SANTA MONICA—On Tuesday, December 5, the Santa Monica City Council voted unanimously to join Los Angeles Community Choice Energy (LACCE). According to a press release from the city of Santa Monica, the move shifts all Santa Monica electricity customers to competitive electricity, sourced from up to 100 percent renewable sources compared to Southern California Edison, which offers less than 30 percent renewable.
“Santa Monica is seizing every opportunity to better protect the environment,” said Mayor Pro Tem Gleam Davis. “Joining an effort that promotes renewable energy and makes it available to our residents and businesses keeps us on track to reach carbon neutrality by 2050 and promotes regional progress towards greater sustainability.”
The new agency takes advantage of a strategy known as CCA or community choice aggregation, which enables local governments to aggregate electric demand and procure and sell electricity directly to residential and commercial customers. CCA allows local governments to reduce carbon emissions associated with electricity generation and assist economic development through local energy projects and programs.

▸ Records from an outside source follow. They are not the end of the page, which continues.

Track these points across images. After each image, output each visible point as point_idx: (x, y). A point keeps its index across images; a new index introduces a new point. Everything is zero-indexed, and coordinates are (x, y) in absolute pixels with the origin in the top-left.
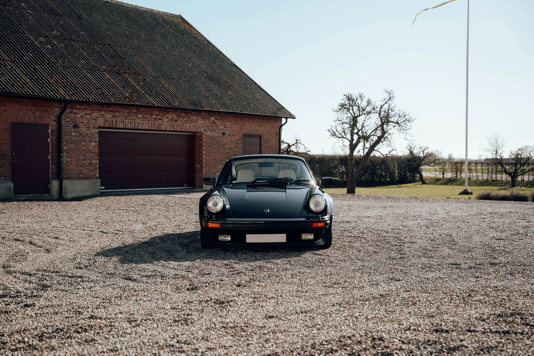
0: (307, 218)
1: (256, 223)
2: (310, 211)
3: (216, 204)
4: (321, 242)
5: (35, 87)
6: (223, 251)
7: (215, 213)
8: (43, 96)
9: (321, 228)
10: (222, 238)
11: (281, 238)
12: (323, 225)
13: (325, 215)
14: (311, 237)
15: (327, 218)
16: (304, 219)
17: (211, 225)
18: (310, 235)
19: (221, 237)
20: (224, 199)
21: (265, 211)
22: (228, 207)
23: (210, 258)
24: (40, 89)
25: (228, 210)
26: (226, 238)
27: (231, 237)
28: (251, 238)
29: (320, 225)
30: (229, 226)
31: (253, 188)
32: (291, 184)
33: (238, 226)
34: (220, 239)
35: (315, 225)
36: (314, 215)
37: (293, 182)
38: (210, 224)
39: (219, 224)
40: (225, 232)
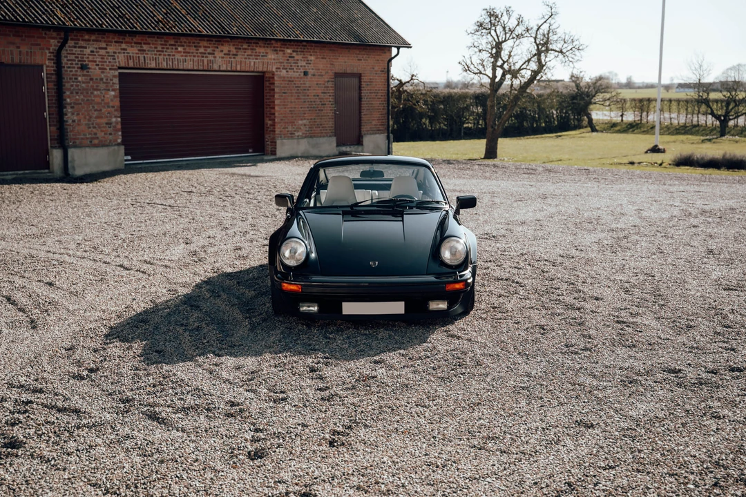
0: (438, 275)
1: (357, 285)
2: (443, 263)
3: (294, 252)
4: (458, 308)
5: (17, 8)
6: (307, 325)
7: (295, 267)
8: (31, 22)
9: (458, 292)
10: (305, 308)
11: (398, 308)
12: (462, 287)
13: (466, 269)
14: (443, 305)
15: (467, 273)
16: (432, 278)
17: (286, 286)
18: (442, 304)
19: (303, 306)
20: (306, 242)
21: (371, 263)
22: (313, 255)
24: (25, 11)
25: (315, 262)
26: (311, 308)
27: (319, 306)
28: (349, 308)
29: (457, 286)
30: (315, 290)
31: (352, 216)
32: (411, 208)
33: (328, 290)
34: (301, 309)
35: (450, 287)
36: (448, 271)
38: (285, 284)
39: (300, 287)
40: (310, 299)
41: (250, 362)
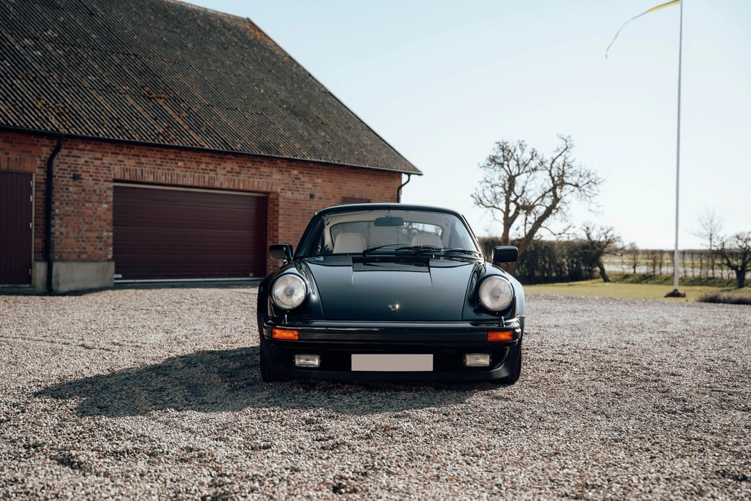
0: (475, 322)
1: (368, 332)
2: (482, 309)
3: (290, 293)
4: (501, 371)
6: (305, 388)
7: (290, 310)
9: (504, 343)
10: (302, 361)
11: (423, 363)
12: (508, 338)
13: (512, 316)
14: (484, 360)
15: (514, 323)
16: (467, 325)
17: (279, 334)
18: (484, 358)
19: (299, 359)
20: (308, 282)
21: (390, 306)
22: (314, 297)
23: (276, 404)
25: (316, 305)
26: (311, 362)
27: (321, 359)
28: (362, 363)
29: (504, 336)
30: (316, 336)
31: (365, 264)
32: (438, 257)
33: (335, 336)
34: (297, 362)
35: (493, 337)
36: (489, 317)
37: (442, 254)
38: (277, 331)
39: (296, 333)
40: (308, 349)
41: (223, 417)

Santa Monica’s history and experience in sustainable energy will be vital to working with cities such as West Hollywood, Culver City and Agoura Hills to determine renewable energy goals, utility rates and local energy programs. CCA is not new in California, but has yet to take off in the southland. The city of Lancaster is the only other Southern California CCA that is currently operating.
City Council appointed Councilmember Kevin McKeown as the primary LACCE board member, with Councilmember Pam O’Connor as an alternate. David Pettit of the National Resources Defense Council and the Task Force on the Environment was appointed as the second alternate. Under LACCE, Santa Monica electricity customers receive the same service and utility bills from the existing utility, Southern California Edison, with the LACCE (CCA) electricity product included.